Sometime into that adventure, however, we heard a loud gunshot. Now, I’m not sure if I had ever in my life heard a real gun sound off, but I think that a gunshot is a little bit like the smell of weed – no prior experience needed. 

Our ancient brains immediately registered the danger and we all went sprinting for the road – shoe to asphalt, deep breath. Shoe to asphalt, deep breath. 

I think I must have been leading the pack because I remember getting the distinct sensation that nobody was following behind me any more. When I stopped and looked back, Sarah was in tears, surrounded by our big sisters. They were all staring at a giant white mess splayed all over the road. 

Right before the gunshot had gone off, Sarah had discovered and collected a giant puff mushroom. We had planned to take it home and learn more about it, but in her speed-racing fear, she tripped and fell. 

Left on their own, puffballs can grow up to 5 feet wide and 44 pounds. Sarah’s was probably only about 12 inches wide, and it felt light as air. If you find a puffball at the wrong time, it can be so poisonous that it will kill you, and when a puffball drops to the ground, its solid mass becomes a Jackson Pollock disaster – trillions of spores dotted across the landscape everywhere. 

Of course, our big sisters were laughing. Being older than us, they saw the humor in the entire experience. But for me and Sarah, our veins were still pumping with cortisol and adrenaline. We hadn’t forgotten the gunshot, and there was now one casualty on the road in front of us. 

When we got home, we told our moms the story of the massacred puffball, and they likely told us to stay away from the woods, but for many years afterwards, Sarah and I shared a similar grief over the lost mushroom. We never talked about it, but when the memory would shake itself loose, we’d look at one another with a shared understanding – something else was left behind on the road that day. 

And writing about it now, here’s what I think that something else was: The innocence of our childhoods. 

We had entered that woods with unrestrained curiosity. We knew the world could be scary, but the woods felt like our own private wonder world, and we left that woods with an Eve-like knowledge that the world isn’t safe – anywhere. 

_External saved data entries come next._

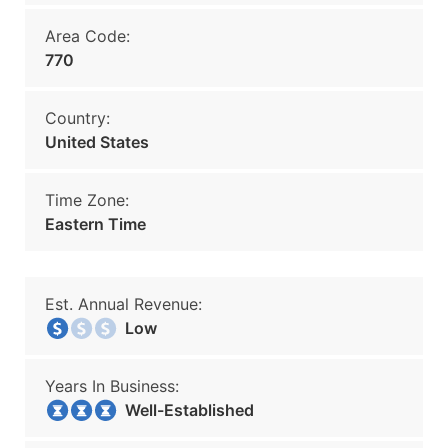
Area Code:
770
Country:
United States
Time Zone:
Eastern Time
Est. Annual Revenue:
Low
Years In Business:
Well-Established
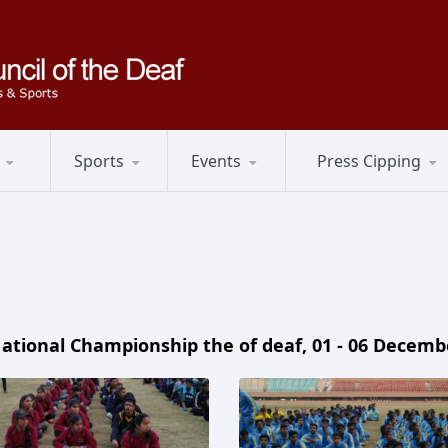
Sports
Events
Press Cipping
ational Championship the of deaf, 01 - 06 Decemb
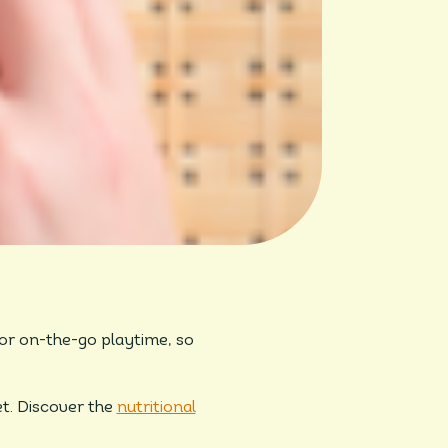
for on-the-go playtime, so
et. Discover the
nutritional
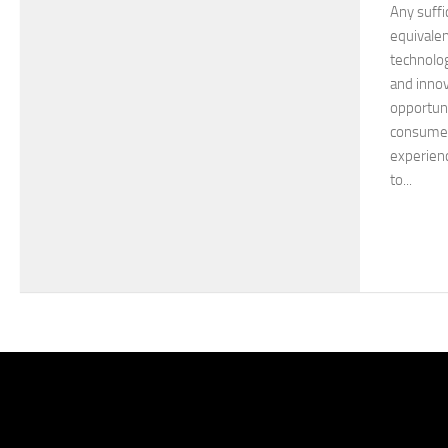
Any suffi
equivalen
technolog
and innov
opportuni
consumer 
experienc
to...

When Sarah and I stood on the road, gazing at the powdery mushroom mess, we knew we had zero power to put it back together. It was (for us) a once-in-a-lifetime find, and we only got a single moment to revel in its mystery.

“Life is fleeting, like a passing mist,” the writer of Ecclesiastes wrote. “It is like trying to catch hold of a breath;  All vanishes like a vapor.”

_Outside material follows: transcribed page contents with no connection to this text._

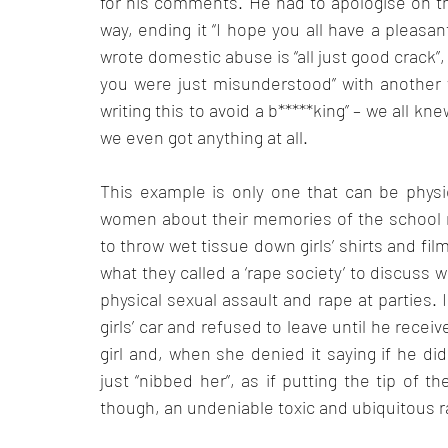
for his comments. He had to apologise on th
way, ending it “I hope you all have a pleasant
wrote domestic abuse is “all just good crack”
you were just misunderstood” with another wr
writing this to avoid a b*****king” – we all kn
we even got anything at all. 
This example is only one that can be physi
women about their memories of the school r
to throw wet tissue down girls’ shirts and fil
what they called a ‘rape society’ to discuss 
physical sexual assault and rape at parties. 
girls’ car and refused to leave until he receiv
girl and, when she denied it saying if he di
just “nibbed her”, as if putting the tip of th
though, an undeniable toxic and ubiquitous r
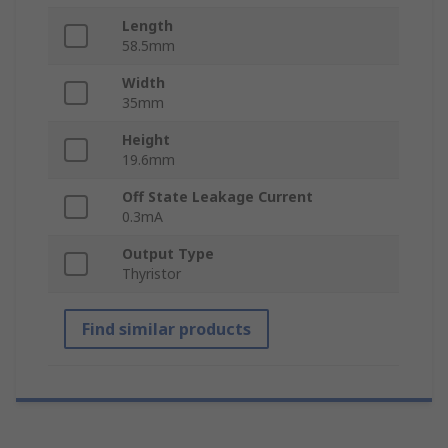
Length
58.5mm
Width
35mm
Height
19.6mm
Off State Leakage Current
0.3mA
Output Type
Thyristor
Find similar products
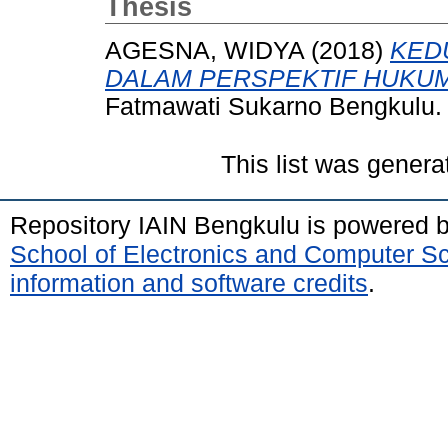
Thesis
AGESNA, WIDYA
(2018)
KED
DALAM PERSPEKTIF HUKUM
Fatmawati Sukarno Bengkulu.
This list was gener
Repository IAIN Bengkulu is powered 
School of Electronics and Computer S
information and software credits
.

Or in our case, poofs away like a puffball. 

Maybe this memory is bugging me because it wants me to understand and remember just how fleeting life is. 

So when the worry I feel as a mom or as a business owner or as a citizen in a very unsteady world is juxtaposed against the beauty of a single moment (the laugh of my child, the victory of a client, the unseen work of a Good Samaritan), I have a choice to make: I can revel in the momentary beauty or I can mourn the reality that none of it is going to last. 

Phew. That went deeper than I expected, so if you’re still with me, here’s the business lesson I’m learning from it all: Business is like that deep woods, filled with both beauty and danger, and if we want to create a business that makes it out of the woods, we have to be willing to invest in parts of our businesses that build legacy – the parts that understand that our role is fleeting, but our investment is long-lasting. 

For me, this work comes in the form of story. Business owners touch and move and change the world with the stories they tell and the stories they help their clients tell. 

Metrics don’t go to the grave with you. 

Money doesn’t, either. 

But the stories of the lives you’ve changed? That lasts generations beyond YOU. 

So hold on to the mushroom, if only for a brief moment, its beauty and wonder and mystery will change you (if you let it).